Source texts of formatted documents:
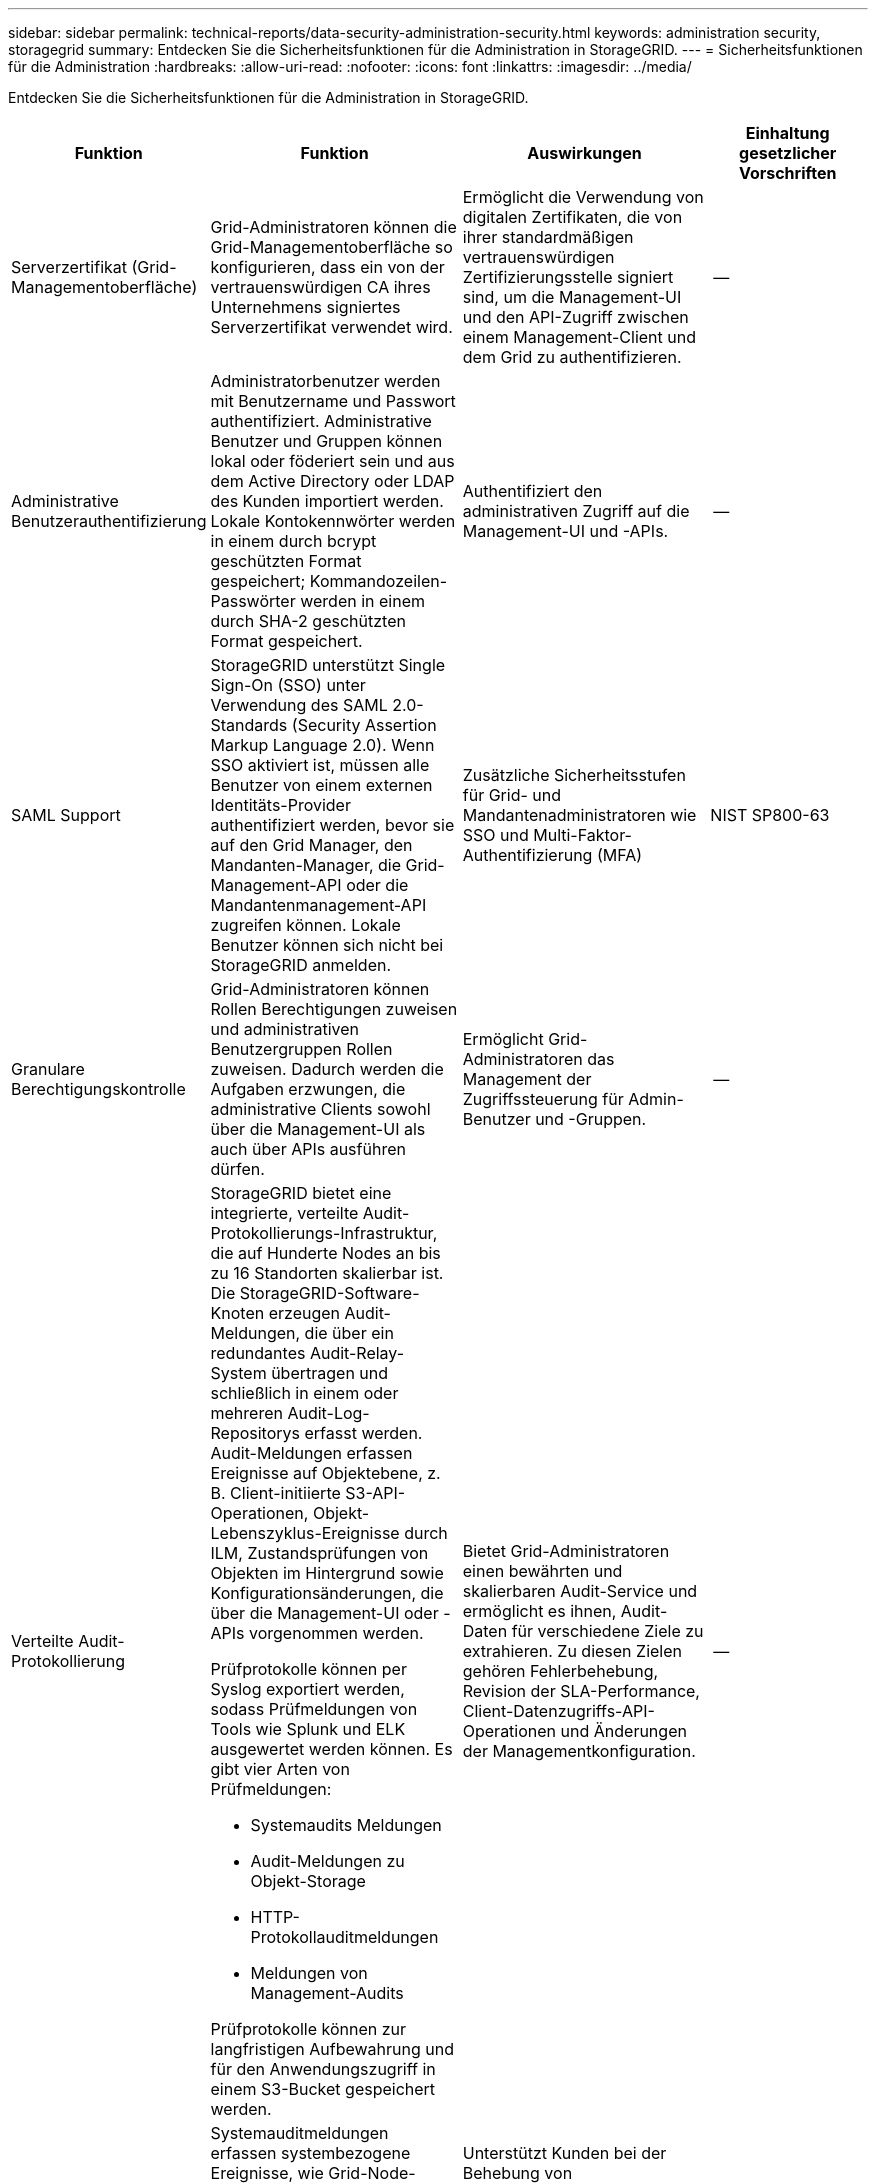 ---
sidebar: sidebar 
permalink: technical-reports/data-security-administration-security.html 
keywords: administration security, storagegrid 
summary: Entdecken Sie die Sicherheitsfunktionen für die Administration in StorageGRID. 
---
= Sicherheitsfunktionen für die Administration
:hardbreaks:
:allow-uri-read: 
:nofooter: 
:icons: font
:linkattrs: 
:imagesdir: ../media/


[role="lead"]
Entdecken Sie die Sicherheitsfunktionen für die Administration in StorageGRID.

[cols="20,30a,30,20"]
|===
| Funktion | Funktion | Auswirkungen | Einhaltung gesetzlicher Vorschriften 


| Serverzertifikat (Grid-Managementoberfläche)  a| 
Grid-Administratoren können die Grid-Managementoberfläche so konfigurieren, dass ein von der vertrauenswürdigen CA ihres Unternehmens signiertes Serverzertifikat verwendet wird.
| Ermöglicht die Verwendung von digitalen Zertifikaten, die von ihrer standardmäßigen vertrauenswürdigen Zertifizierungsstelle signiert sind, um die Management-UI und den API-Zugriff zwischen einem Management-Client und dem Grid zu authentifizieren. | -- 


| Administrative Benutzerauthentifizierung  a| 
Administratorbenutzer werden mit Benutzername und Passwort authentifiziert. Administrative Benutzer und Gruppen können lokal oder föderiert sein und aus dem Active Directory oder LDAP des Kunden importiert werden. Lokale Kontokennwörter werden in einem durch bcrypt geschützten Format gespeichert; Kommandozeilen-Passwörter werden in einem durch SHA-2 geschützten Format gespeichert.
| Authentifiziert den administrativen Zugriff auf die Management-UI und -APIs. | -- 


| SAML Support  a| 
StorageGRID unterstützt Single Sign-On (SSO) unter Verwendung des SAML 2.0-Standards (Security Assertion Markup Language 2.0). Wenn SSO aktiviert ist, müssen alle Benutzer von einem externen Identitäts-Provider authentifiziert werden, bevor sie auf den Grid Manager, den Mandanten-Manager, die Grid-Management-API oder die Mandantenmanagement-API zugreifen können. Lokale Benutzer können sich nicht bei StorageGRID anmelden.
| Zusätzliche Sicherheitsstufen für Grid- und Mandantenadministratoren wie SSO und Multi-Faktor-Authentifizierung (MFA) | NIST SP800-63 


| Granulare Berechtigungskontrolle  a| 
Grid-Administratoren können Rollen Berechtigungen zuweisen und administrativen Benutzergruppen Rollen zuweisen. Dadurch werden die Aufgaben erzwungen, die administrative Clients sowohl über die Management-UI als auch über APIs ausführen dürfen.
| Ermöglicht Grid-Administratoren das Management der Zugriffssteuerung für Admin-Benutzer und -Gruppen. | -- 


| Verteilte Audit-Protokollierung  a| 
StorageGRID bietet eine integrierte, verteilte Audit-Protokollierungs-Infrastruktur, die auf Hunderte Nodes an bis zu 16 Standorten skalierbar ist. Die StorageGRID-Software-Knoten erzeugen Audit-Meldungen, die über ein redundantes Audit-Relay-System übertragen und schließlich in einem oder mehreren Audit-Log-Repositorys erfasst werden. Audit-Meldungen erfassen Ereignisse auf Objektebene, z. B. Client-initiierte S3-API-Operationen, Objekt-Lebenszyklus-Ereignisse durch ILM, Zustandsprüfungen von Objekten im Hintergrund sowie Konfigurationsänderungen, die über die Management-UI oder -APIs vorgenommen werden.

Prüfprotokolle können per Syslog exportiert werden, sodass Prüfmeldungen von Tools wie Splunk und ELK ausgewertet werden können.  Es gibt vier Arten von Prüfmeldungen:

* Systemaudits Meldungen
* Audit-Meldungen zu Objekt-Storage
* HTTP-Protokollauditmeldungen
* Meldungen von Management-Audits


Prüfprotokolle können zur langfristigen Aufbewahrung und für den Anwendungszugriff in einem S3-Bucket gespeichert werden.
| Bietet Grid-Administratoren einen bewährten und skalierbaren Audit-Service und ermöglicht es ihnen, Audit-Daten für verschiedene Ziele zu extrahieren. Zu diesen Zielen gehören Fehlerbehebung, Revision der SLA-Performance, Client-Datenzugriffs-API-Operationen und Änderungen der Managementkonfiguration. | -- 


| Systemprüfung  a| 
Systemauditmeldungen erfassen systembezogene Ereignisse, wie Grid-Node-Status, Erkennung beschädigter Objekte, Objekte, die per ILM-Regel an allen angegebenen Standorten festgelegt wurden, und den Fortschritt systemweiter Wartungsaufgaben (Grid-Aufgaben).
| Unterstützt Kunden bei der Behebung von Systemproblemen und liefert den Nachweis, dass Objekte gemäß SLA gespeichert werden. SLAs werden durch StorageGRID ILM-Regeln implementiert und sind integritätsgeschützt. | -- 


| Objekt-Storage-Prüfung  a| 
Objekt-Storage-Audit-Nachrichten erfassen Objekt-API-Transaktionen und Lifecycle-bezogene Ereignisse. Zu diesen Ereignissen gehören Objekt-Storage und -Abruf, Grid-Node zu Grid-Node-Transfers und Überprüfungen.
| Unterstützt Kunden bei der Prüfung des Fortschritts der Daten über das System und bei der Bereitstellung von SLAs mit dem Namen StorageGRID ILM. | -- 


| HTTP-Protokollaudit  a| 
HTTP-Protokollauditmeldungen erfassen HTTP-Protokollinteraktionen im Zusammenhang mit Client-Anwendungen und StorageGRID-Knoten. Darüber hinaus können Kunden bestimmte HTTP-Anforderungsheader (z. B. X-Forwarded-for und Benutzer-Metadaten [x-amz-meta-*]) in einem Audit erfassen.
| Unterstützt Kunden beim Prüfen von API-Operationen für den Datenzugriff zwischen Clients und StorageGRID und bei der Nachverfolgung einer Aktion auf ein einzelnes Benutzerkonto und einen Zugriffsschlüssel. Kunden können zudem Benutzermetadaten bei einem Audit protokollieren und mithilfe von Tools für das Mining wie Splunk oder ELK nach Objekt-Metadaten suchen. | -- 


| Management-Prüfung  a| 
Management Audit-Nachrichten protokollieren Benutzeranforderungen von Administratoren an die Management-UI (Grid Management Interface) oder APIs. Jede Anfrage, die keine GET- oder HEAD-Anforderung an die API ist, protokolliert eine Antwort mit dem Benutzernamen, der IP und der Art der Anfrage an die API.
| Hilft Grid-Administratoren, eine Aufzeichnung der Änderungen an der Systemkonfiguration zu erstellen, die von welchem Benutzer von welcher Quell-IP und welcher Ziel-IP zu welchem Zeitpunkt vorgenommen wurden. | -- 


| TLS 1.3-Unterstützung für Management UI- und API-Zugriff  a| 
TLS erstellt ein Handshake-Protokoll für die Kommunikation zwischen einem Admin-Client und einem StorageGRID-Admin-Node.
| Ein administrativer Client und ein StorageGRID können sich gegenseitig identifizieren und authentifizieren und kommunizieren mit Vertraulichkeit und Datenintegrität. | -- 


| SNMPv3 für StorageGRID-Überwachung  a| 
SNMPv3 bietet Sicherheit durch eine starke Authentifizierung und Datenverschlüsselung zum Schutz der Privatsphäre. Mit v3 werden die Protokolldateneinheiten verschlüsselt, wobei CBC-DES für das Verschlüsselungsprotokoll verwendet wird.

Die Benutzerauthentifizierung, wer die Protokolldateneinheit gesendet hat, wird entweder über das HMAC-SHA- oder das HMAC-MD5-Authentifizierungsprotokoll bereitgestellt.

SNMPv2 und v1 werden weiterhin unterstützt.
| Unterstützt Grid-Administratoren bei der Überwachung des StorageGRID-Systems durch Aktivieren eines SNMP-Agenten auf dem Admin-Knoten. | -- 


| Client-Zertifikate für Prometheus Kennzahlenexport  a| 
Grid-Administratoren können Client-Zertifikate hochladen oder generieren, die für einen sicheren, authentifizierten Zugriff auf die StorageGRID Prometheus-Datenbank verwendet werden können.
| Grid-Administratoren können StorageGRID mithilfe von Client-Zertifikaten extern mit Applikationen wie Grafana überwachen. | -- 
|===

## Exercise prompt
If a line in the entries above contains the word "Managementoberfläche", copy it.

## Exercise response
| Serverzertifikat (Grid-Managementoberfläche)  a| 
Grid-Administratoren können die Grid-Managementoberfläche so konfigurieren, dass ein von der vertrauenswürdigen CA ihres Unternehmens signiertes Serverzertifikat verwendet wird.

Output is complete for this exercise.